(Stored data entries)
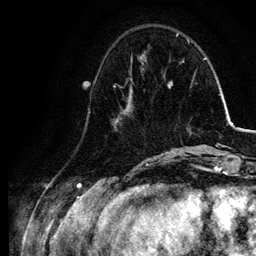
Breast MRI, one axial slice; position 31 of 134 along the scan axis; cropped to one breast; dynamic contrast-enhanced series, time point 2 of 6 at this slice position (early post-contrast); 3 T; TE 4.2 ms, TR 7.9 ms; 1.2 mm slice thickness; 256 × 256 image matrix. Female patient.
Annotated regions visible in this slice (semi-automatically segmented with operator editing):
- enhancing-tissue mask used for the functional tumour volume (all voxels passing the contrast-enhancement thresholds inside the analysis volume; usually the tumour): box from (x=113, y=78) to (x=134, y=128) px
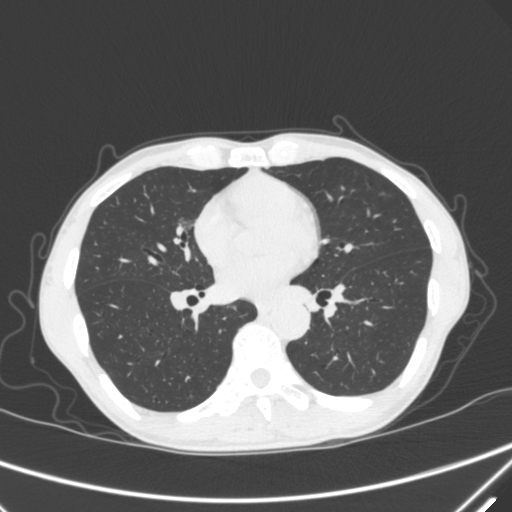
Chest CT, one axial slice. Position 159 of 340 along the scan axis. Lung window (W 1500 / L -600 HU). 512 × 512 image matrix, field of view 350 × 350 mm. Patient: male, 67 years. Case-level facts recorded for this patient, not image findings: clinical TNM (as recorded): T1c N0 M0.
Outlined on this slice (bounding box drawn by a radiologist):
- lung tumour (recorded histology: adenocarcinoma): bounding box <172,203,201,235> (left, top, right, bottom; pixels)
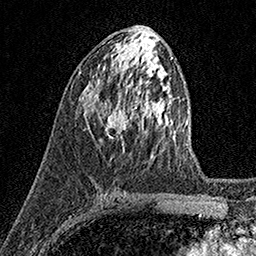
Breast MRI (dynamic contrast-enhanced), one axial slice; position 74 of 158 along the scan axis; cropped to one breast; dynamic contrast-enhanced series, time point 2 of 7 at this slice position (early post-contrast); 1.5 T; TE 3.5 ms, TR 7.2 ms; 256 × 256 image matrix, field of view 165 × 165 mm. Female patient.
Outlined on this slice (semi-automatic segmentation, software-assisted and operator-edited):
- enhancing-tissue mask used for the functional tumour volume (all voxels passing the contrast-enhancement thresholds inside the analysis volume; usually the tumour): bounding box <102,104,129,139> (left, top, right, bottom; pixels)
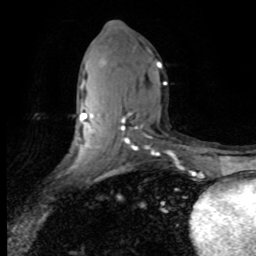
Breast MRI (dynamic contrast-enhanced), one axial slice. Slice 39 of 80 in the series (ordered by position). Cropped to one breast. Dynamic contrast-enhanced series, time point 2 of 8 at this slice position (early post-contrast). 1.5 T. TE 4.2 ms, TR 7.1 ms. 256 × 256 image matrix, field of view 150 × 150 mm. Female patient.
Outlined on this slice (semi-automatically segmented with operator editing):
- enhancing-tissue mask used for the functional tumour volume (all voxels passing the contrast-enhancement thresholds inside the analysis volume; usually the tumour): box from (x=79, y=61) to (x=167, y=154) px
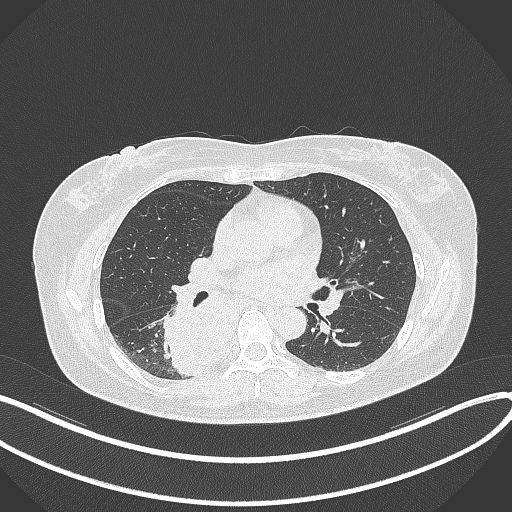
Chest CT, one axial slice; position 191 of 331 along the scan axis; 120 kVp; lung window (W 1500 / L -600 HU); 512 × 512 image matrix, field of view 400 × 400 mm. Patient: female, 54 years. From the clinical record (not read from this slice): clinical TNM (as recorded): T4 N0 M0.
Annotated regions visible in this slice (rectangle marked by the reading radiologist):
- lung tumour (recorded histology: adenocarcinoma): bounding box (x1, y1, x2, y2) in pixels: (156, 293, 244, 382)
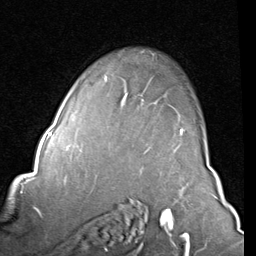
Breast MRI (dynamic contrast-enhanced), one axial slice; slice 60 of 80 in the series (ordered by position); cropped to one breast; dynamic contrast-enhanced series, time point 2 of 8 at this slice position (early post-contrast); 1.5 T; TE 2 ms, TR 5.1 ms; 2 mm slice thickness; 256 × 256 image matrix. Female patient.
Annotated regions visible in this slice (semi-automatic segmentation, software-assisted and operator-edited):
- enhancing-tissue mask used for the functional tumour volume (all voxels passing the contrast-enhancement thresholds inside the analysis volume; usually the tumour): bounding box (x1, y1, x2, y2) in pixels: (175, 129, 185, 151)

_DIRECTIONS FOR THIS TASK_.
Give the data above again in full and unchanged, skipping the pictures.

_RESPONSE BELOW_.
Breast MRI, one axial slice; position 31 of 134 along the scan axis; cropped to one breast; dynamic contrast-enhanced series, time point 2 of 6 at this slice position (early post-contrast); 3 T; TE 4.2 ms, TR 7.9 ms; 1.2 mm slice thickness; 256 × 256 image matrix. Female patient.
Annotated regions visible in this slice (semi-automatically segmented with operator editing):
- enhancing-tissue mask used for the functional tumour volume (all voxels passing the contrast-enhancement thresholds inside the analysis volume; usually the tumour): box from (x=113, y=78) to (x=134, y=128) px
Chest CT, one axial slice. Position 159 of 340 along the scan axis. Lung window (W 1500 / L -600 HU). 512 × 512 image matrix, field of view 350 × 350 mm. Patient: male, 67 years. Case-level facts recorded for this patient, not image findings: clinical TNM (as recorded): T1c N0 M0.
Outlined on this slice (bounding box drawn by a radiologist):
- lung tumour (recorded histology: adenocarcinoma): bounding box <172,203,201,235> (left, top, right, bottom; pixels)
Breast MRI (dynamic contrast-enhanced), one axial slice; position 74 of 158 along the scan axis; cropped to one breast; dynamic contrast-enhanced series, time point 2 of 7 at this slice position (early post-contrast); 1.5 T; TE 3.5 ms, TR 7.2 ms; 256 × 256 image matrix, field of view 165 × 165 mm. Female patient.
Outlined on this slice (semi-automatic segmentation, software-assisted and operator-edited):
- enhancing-tissue mask used for the functional tumour volume (all voxels passing the contrast-enhancement thresholds inside the analysis volume; usually the tumour): bounding box <102,104,129,139> (left, top, right, bottom; pixels)
Breast MRI (dynamic contrast-enhanced), one axial slice. Slice 39 of 80 in the series (ordered by position). Cropped to one breast. Dynamic contrast-enhanced series, time point 2 of 8 at this slice position (early post-contrast). 1.5 T. TE 4.2 ms, TR 7.1 ms. 256 × 256 image matrix, field of view 150 × 150 mm. Female patient.
Outlined on this slice (semi-automatically segmented with operator editing):
- enhancing-tissue mask used for the functional tumour volume (all voxels passing the contrast-enhancement thresholds inside the analysis volume; usually the tumour): box from (x=79, y=61) to (x=167, y=154) px
Chest CT, one axial slice; position 191 of 331 along the scan axis; 120 kVp; lung window (W 1500 / L -600 HU); 512 × 512 image matrix, field of view 400 × 400 mm. Patient: female, 54 years. From the clinical record (not read from this slice): clinical TNM (as recorded): T4 N0 M0.
Annotated regions visible in this slice (rectangle marked by the reading radiologist):
- lung tumour (recorded histology: adenocarcinoma): bounding box (x1, y1, x2, y2) in pixels: (156, 293, 244, 382)
Breast MRI (dynamic contrast-enhanced), one axial slice; slice 60 of 80 in the series (ordered by position); cropped to one breast; dynamic contrast-enhanced series, time point 2 of 8 at this slice position (early post-contrast); 1.5 T; TE 2 ms, TR 5.1 ms; 2 mm slice thickness; 256 × 256 image matrix. Female patient.
Annotated regions visible in this slice (semi-automatic segmentation, software-assisted and operator-edited):
- enhancing-tissue mask used for the functional tumour volume (all voxels passing the contrast-enhancement thresholds inside the analysis volume; usually the tumour): bounding box (x1, y1, x2, y2) in pixels: (175, 129, 185, 151)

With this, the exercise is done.